Museums connecting cultural tourists: more substance over style, please
Museums should engage tourists with content rather than brand, says Sejul Malde, for the sake of themselves – and the sector
Museums with strong brands or those that inhabit iconic buildings are increasingly used as cultural motifs in the destination-marketing strategies of public tourist bodies. Recent examples include the use of the British Museum in Visit Britain's Culture is Great campaign, or the Turner Contemporary as a symbol of Margate's brand enhancement.
The latest figures from the Association of Leading Visitor Attractions (ALVA) once again underlined the importance of museums to the visitor economy. Meanwhile, the new Arts Council England and Visit England partnership, which aims to help destinations develop their cultural tourism, provides an opportunity for museums to take a strategic lead in this area. But could it also result in greater reliance on marketing-orientated approaches that might not benefit the entire museum sector?

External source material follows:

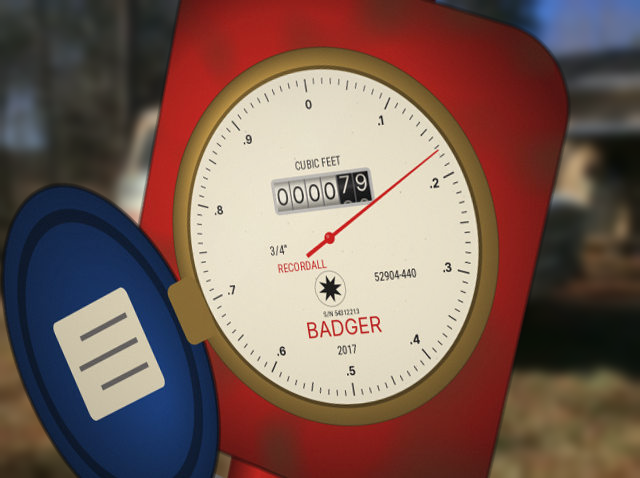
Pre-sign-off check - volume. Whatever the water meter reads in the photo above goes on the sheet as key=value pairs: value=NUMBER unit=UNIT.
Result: value=79.17 unit=ft³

Can marketing approaches maximise the value that smaller museums, sometimes without a strong brand or landmark building, bring to and derive from tourism? With the threat of closure hanging over many such museums following budget cuts, their need to engage the tourism market has never been stronger. Promotional campaigns featuring iconic museum brands may advocate their importance to the visitor economy, but are hardly sufficient when seeking to generate tourist engagement with the wider sector.
Even where museums do have a brand to fit these destination-marketing strategies, this approach can quickly turn to cliché by treating the cultural tourism market as undifferentiated. Culture24's recent Moving Targets research demonstrates that today's cultural tourists are individuals from a variety of backgrounds who travel more locally and on shorter trips to engage with a variety of interests. Increasingly, these people want niche inspiration and localised information.

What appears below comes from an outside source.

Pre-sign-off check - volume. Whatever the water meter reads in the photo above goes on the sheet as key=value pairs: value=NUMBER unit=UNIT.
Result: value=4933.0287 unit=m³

Museums of all types are well placed to satisfy these demands. More than just brands and buildings, they are also storytellers who purvey distinctive forms of inspiration and information through their collections, exhibitions, events and narratives. Rather than being subsumed or sidelined by destination-marketing strategies, there is an opportunity for all museums to engage cultural tourists by pursuing content-driven approaches instead.
A content-driven approach
To do so, museums need to reach out to those places where tourists currently consume and engage with content. Digital engagement is changing habits and behaviours. Tourists increasingly seek out content though a broad range of online channels, such as tablets and smartphones, and interact with this content in a more circular process. This flows from a pre-trip desire for inspiration and planning, through to a post-trip need to share memories and recommendations, and back again.

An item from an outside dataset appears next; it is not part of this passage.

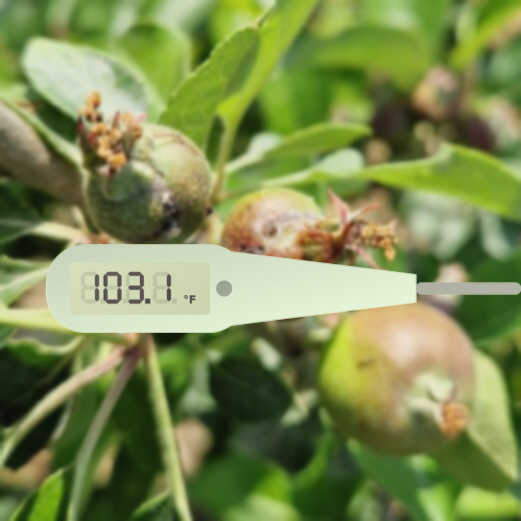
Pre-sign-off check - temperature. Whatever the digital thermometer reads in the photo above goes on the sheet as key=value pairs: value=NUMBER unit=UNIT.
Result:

To actively meet these changing demands, museums must maximise the provision and use of their digital content. The obvious example for many is their digitised collections which, compared to physical collections, have the potential to engage tourists outside the parameters of a visit. But what about museums and other venues without their own collections, or those unable to make their existing collections available online?
The good news: they still have other digital content fit for purpose. Almost all museums generate and gather venue-specific information describing their offer. This includes details of events, facilities, services, exhibitions and resources. Made available online, this content is hugely useful information to tourists planning trips, whenever and wherever they are.
Aggregate, curate, collaborate
But how can the simple availability of this digital content enable the wider museum sector to engage cultural tourists? At Culture24 we believe that the strategic value of this content is best realised when aggregated and curated alongside similar content from other museums. As well as presenting a sector-wide source, aggregation and curation opens up the possibility of shaping the access and use of content by tourists in more creative ways.
Aggregated digitised collections and venue or events content can be curated to fit particular niche tourism interests, thematically linked to tourism locations across the UK or made searchable across a range of potential queries. By promoting and sharing this content in partnership with a range of digital tourism publishers, it could reach target groups of cultural tourists through their most common channels of use.
The potential value of aggregation is currently being explored by Europeana, an access platform for millions of books, paintings, films, museum objects and archival records that have been digitised throughout Europe. And at Culture24, we similarly advocate the value to museums and other cultural venues of aggregating their visitor and events information across the UK.
We are currently working with Europeana to explore the ways that these two forms of aggregated content can be combined, curated and made more useful to cultural tourists. This could also be working towards an example of the museums sector adopting a digital content-led strategy to engage the tourism sector. But to truly succeed in this aim, museums must understand and adapt to the changing demands of cultural tourists.
Cultural tourism is a fluid concept. Niche interests evolve; information is accessed through a range of developing channels and used at different times for an increasing variety of reasons. In such a shifting landscape, there is a danger that what was a tailored content strategy one day could become as clichéd and generic as any marketing strategy the next.